EXERCISE REQUIREMENTS - Copy the rows below, substituting "species name" for every occurrence of "scientific name" and leaving everything else unchanged.
* Start PROVIDED INFORMATION *
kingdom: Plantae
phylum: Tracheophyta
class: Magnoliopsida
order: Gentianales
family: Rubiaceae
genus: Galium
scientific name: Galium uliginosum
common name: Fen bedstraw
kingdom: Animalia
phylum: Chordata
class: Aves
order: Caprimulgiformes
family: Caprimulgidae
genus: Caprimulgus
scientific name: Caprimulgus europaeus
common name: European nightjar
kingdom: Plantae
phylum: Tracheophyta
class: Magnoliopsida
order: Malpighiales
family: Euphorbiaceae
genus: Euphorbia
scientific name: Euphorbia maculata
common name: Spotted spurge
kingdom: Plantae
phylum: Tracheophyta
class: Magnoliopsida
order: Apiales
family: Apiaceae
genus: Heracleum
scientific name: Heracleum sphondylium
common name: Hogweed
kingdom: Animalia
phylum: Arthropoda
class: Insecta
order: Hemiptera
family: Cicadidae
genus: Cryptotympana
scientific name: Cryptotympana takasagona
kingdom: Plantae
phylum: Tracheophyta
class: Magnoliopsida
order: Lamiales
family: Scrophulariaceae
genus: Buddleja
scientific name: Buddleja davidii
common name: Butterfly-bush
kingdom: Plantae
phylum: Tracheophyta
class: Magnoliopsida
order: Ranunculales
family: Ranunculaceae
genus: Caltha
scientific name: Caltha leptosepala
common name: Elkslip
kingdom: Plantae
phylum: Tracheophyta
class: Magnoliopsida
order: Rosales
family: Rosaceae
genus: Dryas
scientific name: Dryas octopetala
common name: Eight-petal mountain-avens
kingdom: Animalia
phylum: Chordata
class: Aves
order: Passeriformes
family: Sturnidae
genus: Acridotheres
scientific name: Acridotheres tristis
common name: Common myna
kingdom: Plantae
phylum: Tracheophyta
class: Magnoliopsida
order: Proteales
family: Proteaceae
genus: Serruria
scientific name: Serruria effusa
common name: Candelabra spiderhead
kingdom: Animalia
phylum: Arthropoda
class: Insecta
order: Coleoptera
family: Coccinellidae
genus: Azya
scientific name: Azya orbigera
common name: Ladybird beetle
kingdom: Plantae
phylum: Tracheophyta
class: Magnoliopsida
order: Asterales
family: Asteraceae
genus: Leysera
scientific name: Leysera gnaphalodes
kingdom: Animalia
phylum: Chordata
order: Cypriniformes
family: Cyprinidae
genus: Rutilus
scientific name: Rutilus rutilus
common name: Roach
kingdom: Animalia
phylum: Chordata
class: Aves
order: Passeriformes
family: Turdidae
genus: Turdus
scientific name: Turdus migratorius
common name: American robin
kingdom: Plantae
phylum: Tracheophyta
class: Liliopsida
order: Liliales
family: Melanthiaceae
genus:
* End PROVIDED INFORMATION *
COMPLETE ANSWER -
kingdom: Plantae
phylum: Tracheophyta
class: Magnoliopsida
order: Gentianales
family: Rubiaceae
genus: Galium
species name: Galium uliginosum
common name: Fen bedstraw
kingdom: Animalia
phylum: Chordata
class: Aves
order: Caprimulgiformes
family: Caprimulgidae
genus: Caprimulgus
species name: Caprimulgus europaeus
common name: European nightjar
kingdom: Plantae
phylum: Tracheophyta
class: Magnoliopsida
order: Malpighiales
family: Euphorbiaceae
genus: Euphorbia
species name: Euphorbia maculata
common name: Spotted spurge
kingdom: Plantae
phylum: Tracheophyta
class: Magnoliopsida
order: Apiales
family: Apiaceae
genus: Heracleum
species name: Heracleum sphondylium
common name: Hogweed
kingdom: Animalia
phylum: Arthropoda
class: Insecta
order: Hemiptera
family: Cicadidae
genus: Cryptotympana
species name: Cryptotympana takasagona
kingdom: Plantae
phylum: Tracheophyta
class: Magnoliopsida
order: Lamiales
family: Scrophulariaceae
genus: Buddleja
species name: Buddleja davidii
common name: Butterfly-bush
kingdom: Plantae
phylum: Tracheophyta
class: Magnoliopsida
order: Ranunculales
family: Ranunculaceae
genus: Caltha
species name: Caltha leptosepala
common name: Elkslip
kingdom: Plantae
phylum: Tracheophyta
class: Magnoliopsida
order: Rosales
family: Rosaceae
genus: Dryas
species name: Dryas octopetala
common name: Eight-petal mountain-avens
kingdom: Animalia
phylum: Chordata
class: Aves
order: Passeriformes
family: Sturnidae
genus: Acridotheres
species name: Acridotheres tristis
common name: Common myna
kingdom: Plantae
phylum: Tracheophyta
class: Magnoliopsida
order: Proteales
family: Proteaceae
genus: Serruria
species name: Serruria effusa
common name: Candelabra spiderhead
kingdom: Animalia
phylum: Arthropoda
class: Insecta
order: Coleoptera
family: Coccinellidae
genus: Azya
species name: Azya orbigera
common name: Ladybird beetle
kingdom: Plantae
phylum: Tracheophyta
class: Magnoliopsida
order: Asterales
family: Asteraceae
genus: Leysera
species name: Leysera gnaphalodes
kingdom: Animalia
phylum: Chordata
order: Cypriniformes
family: Cyprinidae
genus: Rutilus
species name: Rutilus rutilus
common name: Roach
kingdom: Animalia
phylum: Chordata
class: Aves
order: Passeriformes
family: Turdidae
genus: Turdus
species name: Turdus migratorius
common name: American robin
kingdom: Plantae
phylum: Tracheophyta
class: Liliopsida
order: Liliales
family: Melanthiaceae
genus:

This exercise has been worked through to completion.